Moreover – and this is also an essential point – the seductive power of such kind of “architectural commodity” goes hand in hand with the contemporary mythology of the architect/designer as a creative genius. Somehow, the 18th century idea of architecture as one of the Fine Arts has become even stronger nowadays: firstly, because the building is conceived primarily as a work of art, but also because it is perfectly consistent with the myth of the architect as a hero, as it is evident in the contemporary celebration of figures such as Norman, Renzo, Santiago, and so on. In fact, it can be said that also such heroic vision of the architect has become stronger nowadays, regardless of how seldom architecture is the product of an individual, and how little of our built environment is associated with one of those creative geniuses.

There are, nonetheless, ways to react against such contemporary commodification of architecture, in the field of aesthetics and beyond it.

As far as aesthetics is concerned, a case can be made – even in architecture – for an utterly different idea of beauty, somehow along the lines of the Japanese wabi sabi. In contrast to the pervasiveness of the aforementioned flawlessness, cleanness, transparency and smoothness, in wabi sabi – as is known – the beautiful is something opaque, rough, not geometrically perfect, and also closely connected with the patina, the passage of time. For instance, the kintsugi – the traditional technique of repairing broken pottery with lacquer mixed with powdered gold – perfectly conveys the idea of a humble beauty made of imperfections and restorations, but also the idea of time as a value. Therefore, the metaphor of kintsugi in architecture and design is useful also inasmuch as it implies an idea of recycling, reuse, re-assemblage of materials, artefacts and spaces that are too easily discarded due to the contemporary imperatives of novelty and perfection at any cost.

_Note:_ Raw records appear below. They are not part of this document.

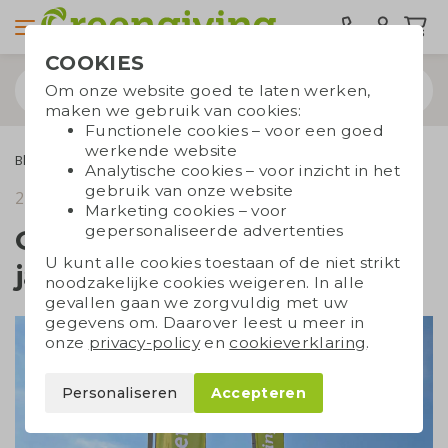
COOKIES
Om onze website goed te laten werken,
maken we gebruik van cookies:
Functionele cookies – voor een goed
werkende website
Blogs
Greengiving viert feest: 15-jarig jubileum!
Analytische cookies – voor inzicht in het
gebruik van onze website
27 mei 2024
leestijd 3 min.
Marketing cookies – voor
gepersonaliseerde advertenties
Greengiving viert feest: 15-
U kunt alle cookies toestaan of de niet strikt
jarig jubileum!
noodzakelijke cookies weigeren. In alle
gevallen gaan we zorgvuldig met uw
gegevens om. Daarover leest u meer in
onze
privacy-policy
en
cookieverklaring
.
Personaliseren
Accepteren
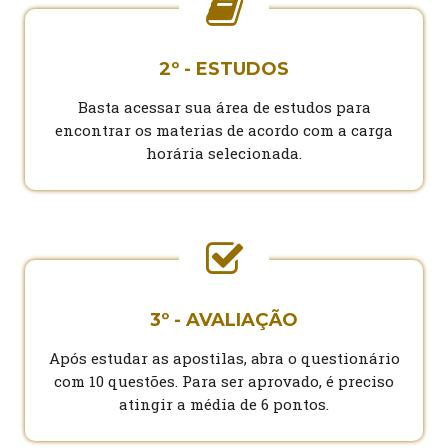
2º - ESTUDOS
Basta acessar sua área de estudos para
encontrar os materias de acordo com a carga
horária selecionada.
3º - AVALIAÇÃO
Após estudar as apostilas, abra o questionário
com 10 questões. Para ser aprovado, é preciso
atingir a média de 6 pontos.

However, another form of reaction – arguably more powerful – lies in the ability to go “beyond” aesthetics. It is commonplace to say that the aspiration of almost every architect is to make the world a “better” place through the design of “better” buildings; the problem, though, lies in what we exactly mean by “better place”. As it has been pointed out, the field of architecture is still dominated by the idea of the artistic genius, also combined with the authority of scientific reason: this explains the great focus put on both aesthetics and technique, usually considered as the primary measures of architectural success. Obviously, it is not about abandoning these measures, but about integrating them with many others, thus expanding the idea of what a “better place” really means. In this regard, Awan, Schneider and Till write: «our skepticism concerning the efficacy of architectural beauty as a medium for the greater good does not imply the corollary of the promotion of ugliness. Instead, it comes from a belief that beauty has been used too often as an excuse to retreat from some of the more contested areas of contemporary life […]. To argue that there is not direct, causal, link between beauty and happiness, or at a wider level between aesthetics and ethics, is not to argue for the dismissal of the role of aesthetics and tectonics, but to more realistically understand the role they play in the context of a much wider set of social conditions to which architecture contributes». This, in fact, implies revaluating the social and environmental dimensions of architecture, that are just as crucial as the creative and technical ones. Therefore, the processes that take place within building and urban spaces, and the socio-environmental and political consequences of architectural and spatial production must become worthier of attention than the buildings themselves.

Both within aesthetics and beyond it, a struggle must be fought for a radically different vision of architectural and urban design, less concerned with the pursuit of seductive power, and more aware of their social and environmental agency.